Footnote: 9 We leave open for future development whether W. Va. Code, 56-1-1(b), precludes application of forum non conveniens where a "transfer" is sought to another county in West Virginia but W. Va. Code, 56-1-1(b) does not apply. This issue was not briefed or argued in this Court and elaborate analysis would be required for its resolution.
Footnote: 10 The plaintiff's choice of a forum may be a relevant factor, however, it is not a dispositive factor under W. Va. Code, 56-1-1(b).
Footnote: 11 The criteria under 28 U.S.C. § 1404(a) is very similar to the criteria under W. Va. Code, 56-1-1(b). 28 U.S.C. § 1404(a) provides: "For the convenience of parties and witnesses, in the interest of justice, a district court may transfer any civil action to any other district or division where it might have been brought." (Emphasis added). W. Va. Code, 56-1-1(b), also provides venue may be changed if the defendant shows the change "would better afford convenience to the parties litigant and the witnesses likely to be called, and if the ends of justice would
better be served
[.]" (Emphasis added). The main differences between the statutes is that W. Va. Code, 56-1-1(b), is limited to specific circumstances. First, it must involve a civil action brought in the county where the cause of action arose. Second, the defendant must reside in a county other than the one where the cause of action is brought. Third, the defendant must make the motion to change the venue. Fourth, the change must be to the county where the defendant resides. None of these
circumstances are stated in 28 U.S.C. § 1404(a). However, these differences do not resolve the issue of whether the "convenience" and "ends of justice" factors under W. Va. Code, 56-1-1(b), encompass the doctrine of forum non conveniens.

        Except for some semantical differences, the factors under the two statutes are identical. Therefore, we find that an examination of the way the United States Supreme Court has dealt
with these factors is useful in determining the application of the factors in W. Va. Code, 56-1-1(b).

        28 U.S.C. § 1404(a) was adopted one year after the United States Supreme Court case of Gulf Oil Corp. v. Gilbert, 330 U.S. 501, 67 S. Ct. 839, 91 L.Ed. 1055 (1947). Gilbert is a case we relied heavily upon in Tsapis, supra, to explain forum non conveniens, and, subsequently, we concluded in Syllabus Point 3 of Tsapis that the "doctrine of forum non conveniens is available to courts of record" in West Virginia. We also said the doctrine applied to W. Va. Code, 56-9-1, situations. 184 W. Va. at 236, 400 S.E.2d at 244. Similar to what we are deciding today, the United States Supreme Court has not applied forum non conveniens to Section 1404(a) cases.

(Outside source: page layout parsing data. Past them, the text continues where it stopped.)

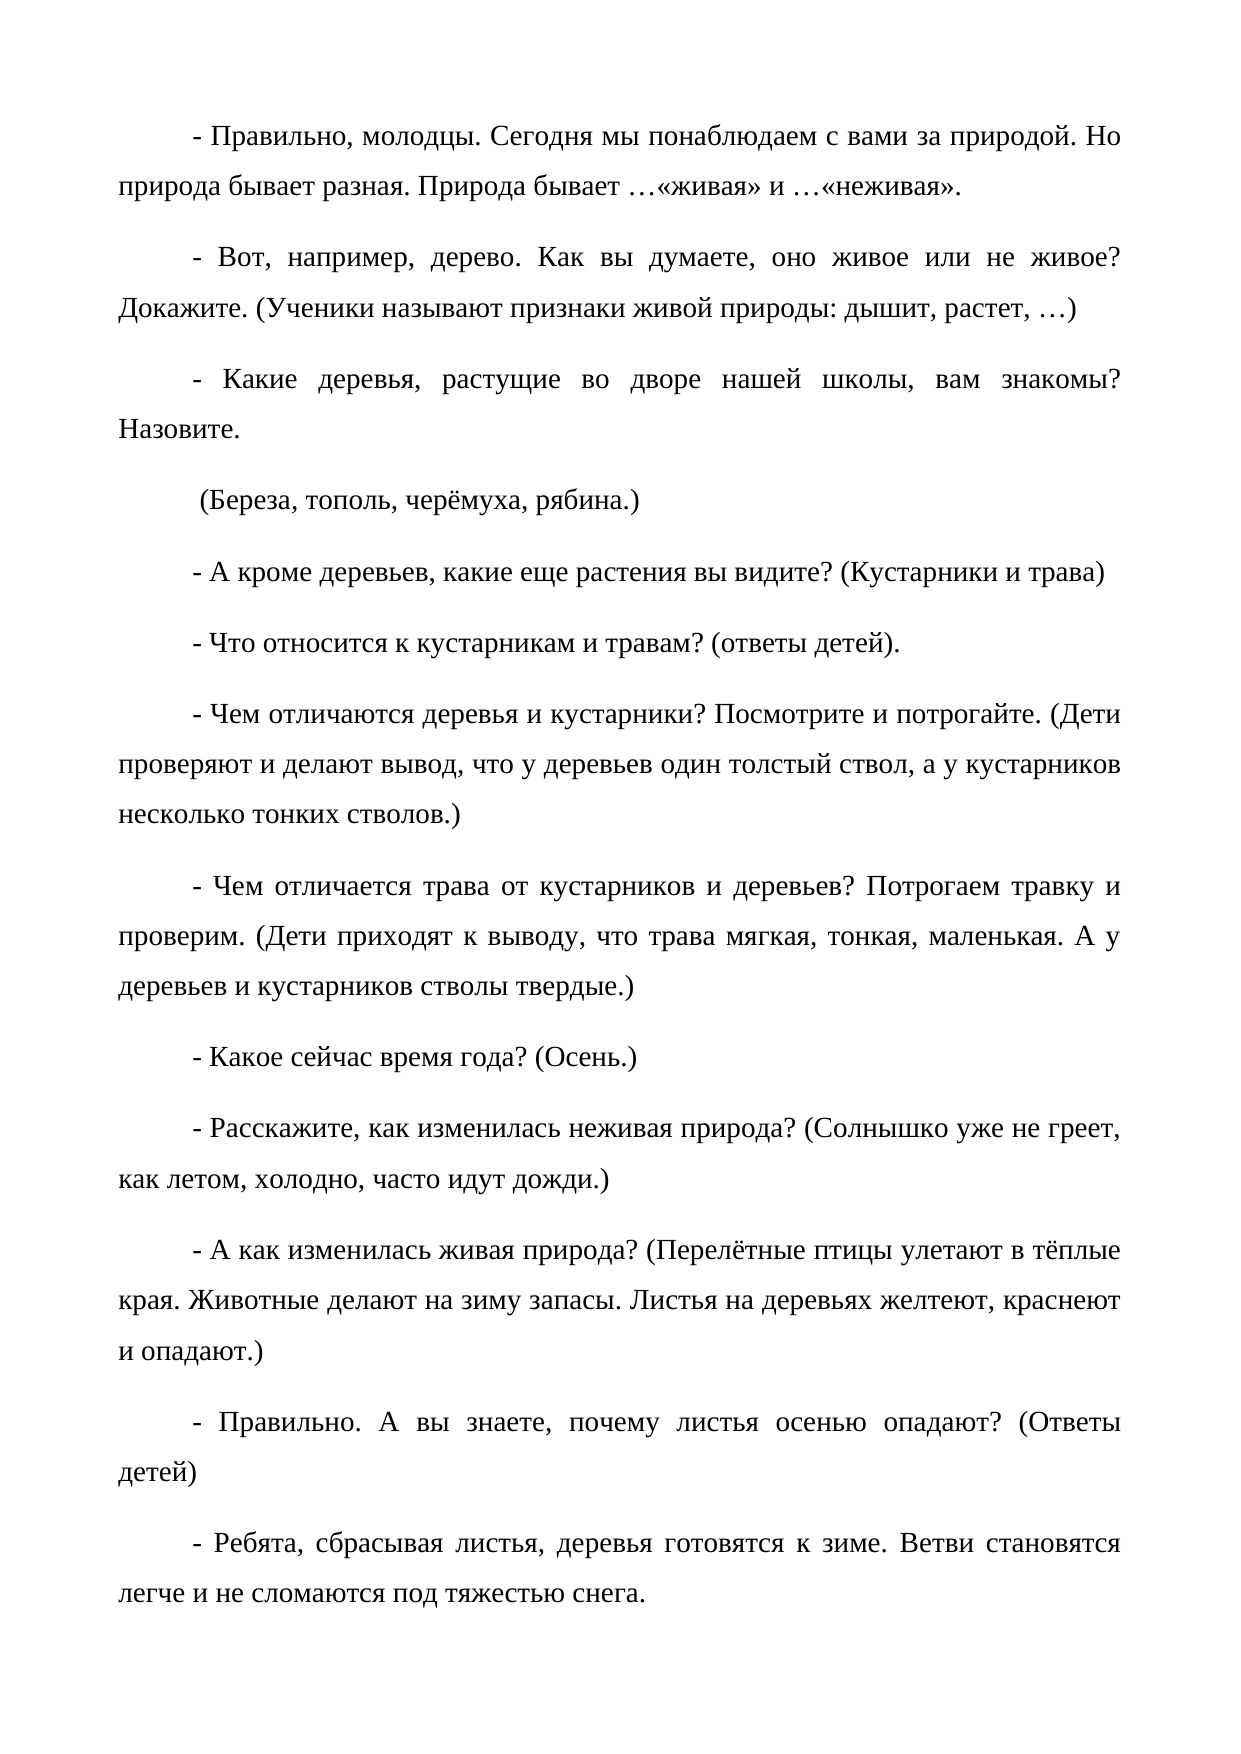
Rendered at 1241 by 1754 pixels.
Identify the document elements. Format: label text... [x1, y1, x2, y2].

text - А кроме деревьев, какие еще растения вы видите? (Кустарники и трава) [118, 554, 1122, 587]
text - Какие деревья, растущие во дворе нашей школы, вам знакомы? Назовите. [118, 361, 1122, 445]
text - Какое сейчас время года? (Осень.) [118, 1039, 1122, 1073]
text - Ребята, сбрасывая листья, деревья готовятся к зиме. Ветви становятся легче и не сломаются под тяжестью снега. [118, 1525, 1122, 1609]
text (Береза, тополь, черёмуха, рябина.) [118, 482, 1122, 516]
text - Правильно, молодцы. Сегодня мы понаблюдаем с вами за природой. Но природа бывает разная. Природа бывает …«живая» и …«неживая». [118, 118, 1122, 202]
text - Вот, например, дерево. Как вы думаете, оно живое или не живое? Докажите. (Ученики называют признаки живой природы: дышит, растет, …) [118, 239, 1122, 323]
text - А как изменилась живая природа? (Перелётные птицы улетают в тёплые края. Животные делают на зиму запасы. Листья на деревьях желтеют, краснеют и опадают.) [118, 1232, 1122, 1366]
text - Правильно. А вы знаете, почему листья осенью опадают? (Ответы детей) [118, 1404, 1122, 1488]
text - Что относится к кустарникам и травам? (ответы детей). [118, 625, 1122, 658]
text - Чем отличается трава от кустарников и деревьев? Потрогаем травку и проверим. (Дети приходят к выводу, что трава мягкая, тонкая, маленькая. А у деревьев и кустарников стволы твердые.) [118, 868, 1122, 1002]
text - Чем отличаются деревья и кустарники? Посмотрите и потрогайте. (Дети проверяют и делают вывод, что у деревьев один толстый ствол, а у кустарников несколько тонких стволов.) [118, 696, 1122, 830]
text - Расскажите, как изменилась неживая природа? (Солнышко уже не греет, как летом, холодно, часто идут дожди.) [118, 1111, 1122, 1194]
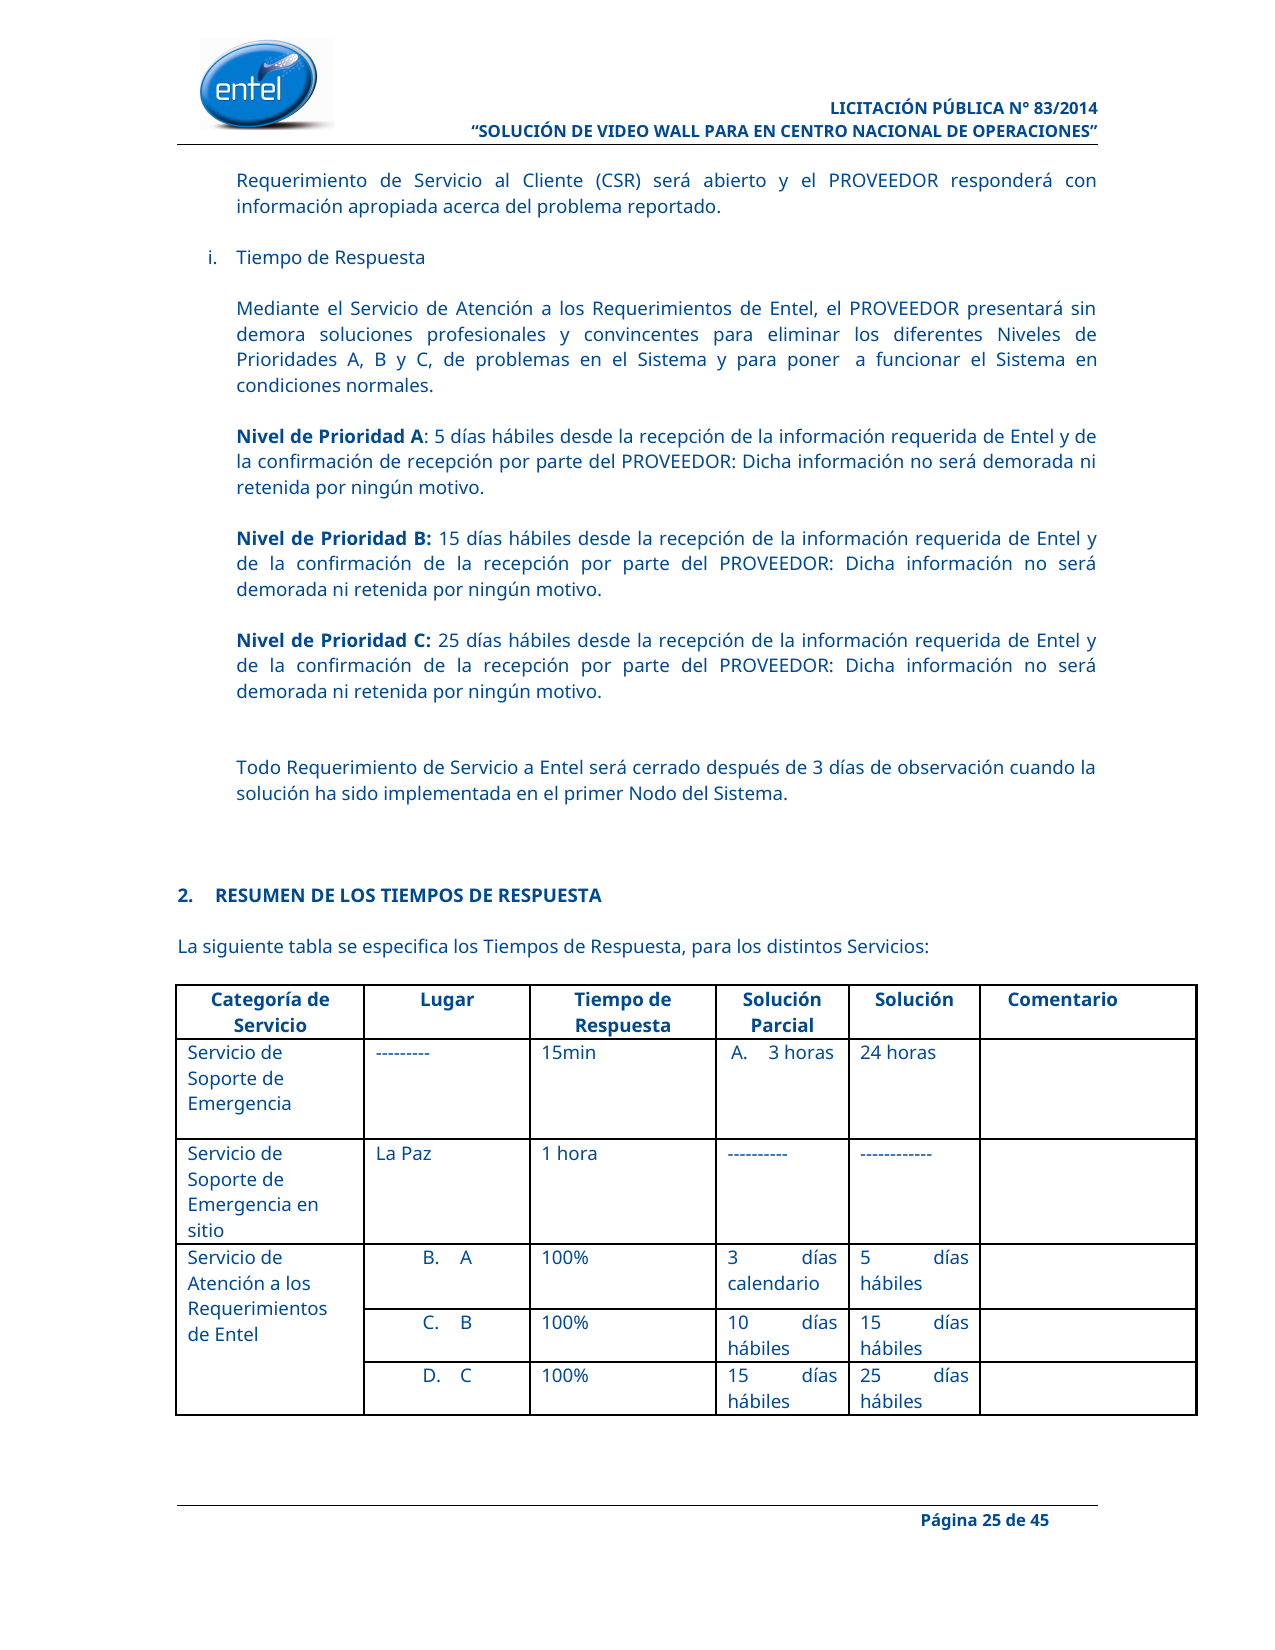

Footnote: 12 Note 13 of Hinkle provides:

                "When the United States Supreme Court considered the principle of forum non conveniens they concluded that 'unless the balance is strongly in favor of the defendant, the plaintiff's choice of forum should rarely be disturbed.' Gulf Oil v. Gilbert, 330 U.S. 501, 508 [, 67 S. Ct. 839, 843, 91 L.Ed. 1055, 1062] (1947). However, notwithstanding a policy permitting a plaintiff to choose his forum, the Court was willing to balance against the plaintiff's choice 'all other practical problems that make trial of a case easy, expeditious and inexpensive.' Id. We construe Rule 42(b) W. Va. RCP and Code, 56-9-1 [1939] as providing, in appropriate cases, a viable counterpart to 28 U.S.C. 1404 [1962]." 164 W. Va. at 124, 262 S.E.2d at 751.


Footnote: 13 We find it unnecessary to address the issue of whether the respondent judge should accompany the case to Kanawha County, as this issue now is mooted by our determination that Kanawha County is not an appropriate forum.